--- Selected passage Enclosed Below ---

A Cork man living with a facial difference has voiced his frustration at the film industry’s continued use of visible difference as shorthand for villainy.
Tom Hickey, aged in his 60s from Ballincollig, has lived with a facial difference most of his life after he accidentally set himself on fire at the age of two.
Mr Hickey, who documents his life and his experience of living with a facial difference on his blog Hickey’s World, has called on those in the film industry to be more mindful of how they depict visible difference.
“Some of the really major franchises or films that have been hugely popular with the public tend to show villains with disfigurements.
“It’s a trope and unfortunately it’s easy for filmmakers to follow that path.
“If you’re a non-disfigured person, you don’t see the issues as you would if you are,” Mr Hickey, a former Irish Examiner sub-editor, said.
“When you depict people with disfigurements as villains or evil in some way, well then you’re building up a psychological impact on people and they may assume that because someone has a disfigurement that they too are evil.”
His comments follow the world premiere of the new James Bond film, No Time to Die – a franchise with a long history of linking visible difference with evil.
“When I was younger I used to go to the Bond films, Dr No and Thunderball, films like that. I think that because I went to them and because I myself am facially disfigured it had a greater impact on me.
“I don’t think people understood the powerful, subconscious effect it was having,” Mr Hickey told The Echo.
In addition to Bond films, examples abound of the negative depiction of visible difference from Darth Vader in Star Wars to Scar in The Lion King and beyond.
“It creates an environment where children, if they see these films, they grow up possibly linking villains with disfigurement so therefore when they see us they assume that we’re fair game, that we’re easy targets,” Mr Hickey said, speaking about the impact of the trope.
Growing up Mr Hickey said there was a lack of awareness about visible difference.

--- End of Enclosed Selected passage ---
--- Supplied material Enclosed Below ---

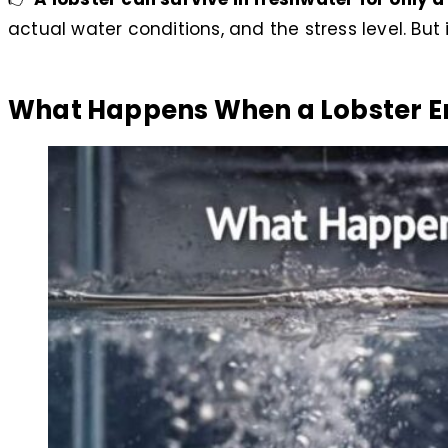
actual water conditions, and the stress level. B
What Happens When a Lobster E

--- End of Enclosed Supplied material ---

◆ Check your understanding:
[1] According to the article on facial difference in film, how did Tom Hickey come to have a facial difference?
[2] Pick up the article on facial difference in film after its final sentence and write the next part.
The data comes from a different source than the article on facial difference in film.

◆ Numbered responses:
[1] He accidentally set himself on fire at the age of two.

[2]
“There was no education for younger people in schools, you didn’t see articles about disfigured people in newspapers etc, and so if you ever saw one, I assume people just recoiled.
“I know in my own case when I came out of hospital, I was two when it [the accident] happened, but when I came out when I was nearly five, there was a very sharp reaction to me.
“My mother said we used to be followed by boys who were jeering at me.
“Nowadays, groups like Changing Faces are leading campaigns to create more awareness that just because you’re disfigured doesn’t mean you’re a bad person – you’re just as human as everyone else and you’re just trying to lead a life like anyone else’s and connect with people.”
Mr Hickey has lauded Changing Faces, a UK charity campaigning to end discrimination against people with visible differences, for their latest campaign ‘I Am Not Your Villain: Equal representation of visible difference in film’.
The campaign has been backed by the British Film Institute (BFI) which has committed to stop funding films in which negative characteristics are depicted through scars or facial difference.
Mr Hickey has said he would like others in the industry to take note.
“In Ireland, I think we could take a stand there – it would send a very strong message. The American film industry is one of the biggest offenders, they should also follow suit,” he said.
“I think we’re living in an age where diversity should be accepted.”